Reunúncia? Que renúncia? Mais uma vez “o coiso” tripudia sobre toda a nação

O país foi surpreendido ontem à tarde com um pronunciamento comovido do deputado federal Eduardo Cunha à Presidência da Câmara dos Deputados, a Casa Baixa (que nunca fez tanta jus a este termo) do Parlamento Brasileiro.
Seu choro comovido não comoveu ninguém. Alguns, menos desavisados, pensaram que Cunha estava renunciando ao mandato, doce e ingênua ilusão. A renúncia de Eduardo Cunha à Presidência da Câmara faz parte de um roteiro escrito a quatro mãos com Michel Temer, o presidente interino golpista, para, ao fim e ao cabo, preservar o mandato de Eduardo Cunha e sua zona de influência e poder.
Eduardo Cunha é aquilo que o saudoso jornalista germano-carioca Fausto Wolff definia como “O Coiso”; um ser indefinido e sombrio que está na origem de todos os males que fragelam a nação. O Coiso, é também, segundo Fausto Wolff, o ser abjeto que manipula as entranhas do poder a seu bel prazer e de acordo com seus mais vis e indecorosos interesses.
O Coiso é um personagem que, tal como a jabuticaba, só dá no Brasil, é fruto de um sistema político construído pela elite e para a elite. Ele faz parte de um sistema que se retro-alimenta e se perpetua a partir de nebulosas operações onde o poder é exercido pelos melhores “players” que usam da chantagem, do dinheiro e da intimidação para se manterem no topo da cadeia alimentar da política nacional. Vez ou outra um “player” se destaca e ele se torna O Coiso, neste momento, o papel é ocupado por Eduardo Cunha.

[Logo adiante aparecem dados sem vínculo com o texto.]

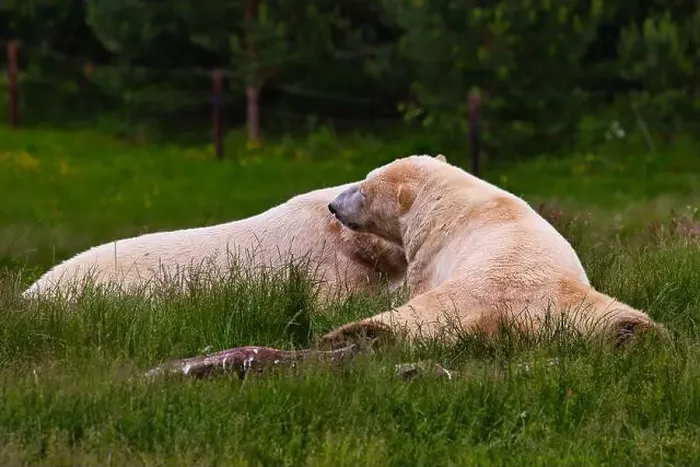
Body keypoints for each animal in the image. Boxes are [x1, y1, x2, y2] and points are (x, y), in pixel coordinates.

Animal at [318, 154, 662, 348]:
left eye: (363, 189)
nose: (333, 206)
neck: (448, 194)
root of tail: (500, 315)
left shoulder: (429, 256)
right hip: (568, 306)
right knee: (615, 316)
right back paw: (635, 333)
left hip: (455, 301)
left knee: (405, 319)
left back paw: (348, 336)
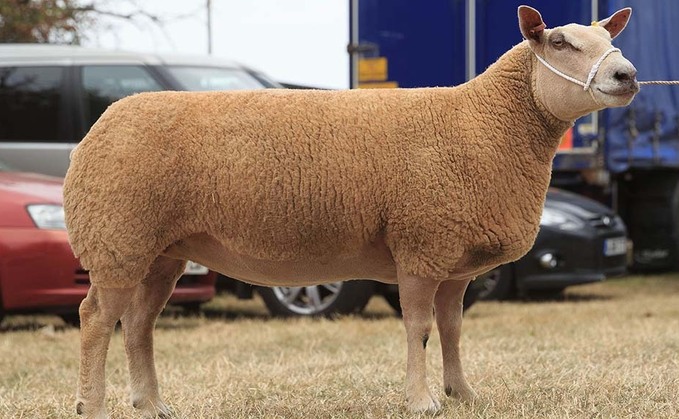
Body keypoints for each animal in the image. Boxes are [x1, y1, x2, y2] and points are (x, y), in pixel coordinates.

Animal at [62, 4, 636, 418]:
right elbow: (419, 328)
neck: (484, 121)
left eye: (610, 41)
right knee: (96, 319)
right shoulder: (421, 244)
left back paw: (152, 404)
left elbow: (451, 329)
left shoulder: (453, 260)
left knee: (139, 323)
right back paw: (92, 405)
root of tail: (100, 126)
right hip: (117, 237)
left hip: (160, 250)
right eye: (559, 43)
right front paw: (422, 401)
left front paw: (464, 394)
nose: (627, 74)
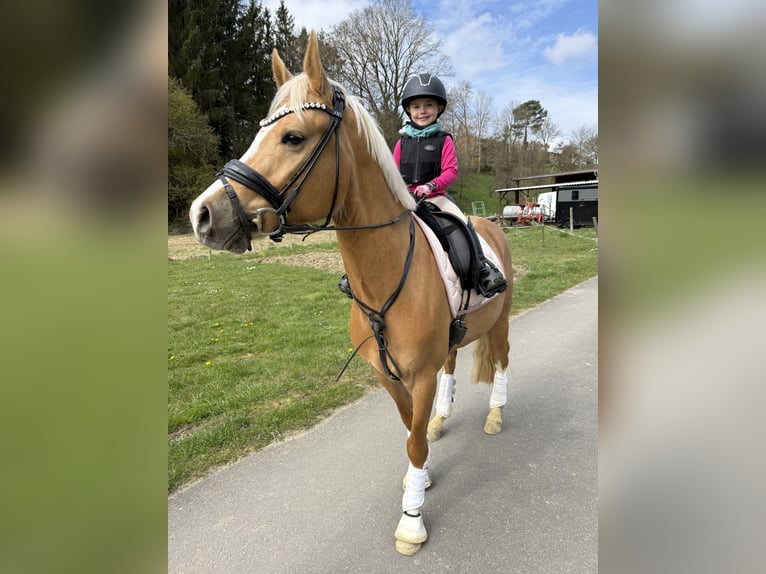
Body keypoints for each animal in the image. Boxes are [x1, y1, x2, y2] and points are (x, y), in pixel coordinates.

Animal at [189, 31, 512, 556]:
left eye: (293, 137)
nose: (202, 215)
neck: (384, 276)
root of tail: (491, 224)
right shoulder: (388, 375)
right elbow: (411, 431)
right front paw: (420, 476)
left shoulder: (417, 375)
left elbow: (413, 442)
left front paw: (411, 519)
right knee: (451, 365)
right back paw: (443, 418)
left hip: (500, 322)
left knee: (501, 362)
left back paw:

Como tudo que não presta em nosso país nosso sistema político é eivado de hipocrisia: funcionalmente é um dos melhores e mais modernos do mundo. Há uma profusão de partidos políticos e teoricamente todos podem acessar as instâncias de poder da nação. Qualquer cidadão pode se candidatar e se filiar ao partido político de acordo com sua preferência ideológica. Temos uma urna eletrônica que agiliza o processo eleitoral e nos possibilita que, horas depois de encerradas as votações se tenham os resultados consolidados em todo o país, excetuando-se aqueles que têm fuso horario diferenciado.
No entanto, basta um olhar minimamente acurado para se perceber que há algo errado nesta “democracia” à moda brasileira. A diversidade do povo brasileiro não se reflete nas instâncias de poder. Verifica-se que o poder no Brasil é exercido por homens, brancos, cristãos e heterossexuais, o que denota, portanto, uma brutal distorção entre a lógica e a prática da representação política em nível nacional.
É neste contexto que Eduardo Cunha surge no cenário político décadas atrás e se coloca como o grande player da vez, operando nos subterrâneos do poder até emergir como O Coiso que depôs uma Presidente e em seu lugar colocou uma rêncula de bandidos da pior espécie.
Eduardo Cunha, como o maior dos players que é, joga com a lógica da impunidade e espírito de corpo das elites para poupar seu mandato, sua sombria zona de influência e poder, para cada vez mais retro-alimentar o sistema que o criou e que perpetua sua estrutura de funcionamento desde o aporte das primeiras caravelas às costas brasileiras.
Portanto, é ingênuo e infantil acreditar que a renúncia de Eduardo Cunha pressuponha a ele e a seu grupo político algum tipo de perda. Ao tentar se colocar como vítima de uma perseguição e se mostrar como um homem que se emociona perante o país que o execra, ele mais uma vez tripudia e desrespeita a nação como bom cinico que é. E venhamos e convenhamos, o cinismo é predicado absoluto ao bom bandido e o Coiso é o melhor entre os melhores.
Que o inferno, se é que existe, o tenha um dia num mal lugar.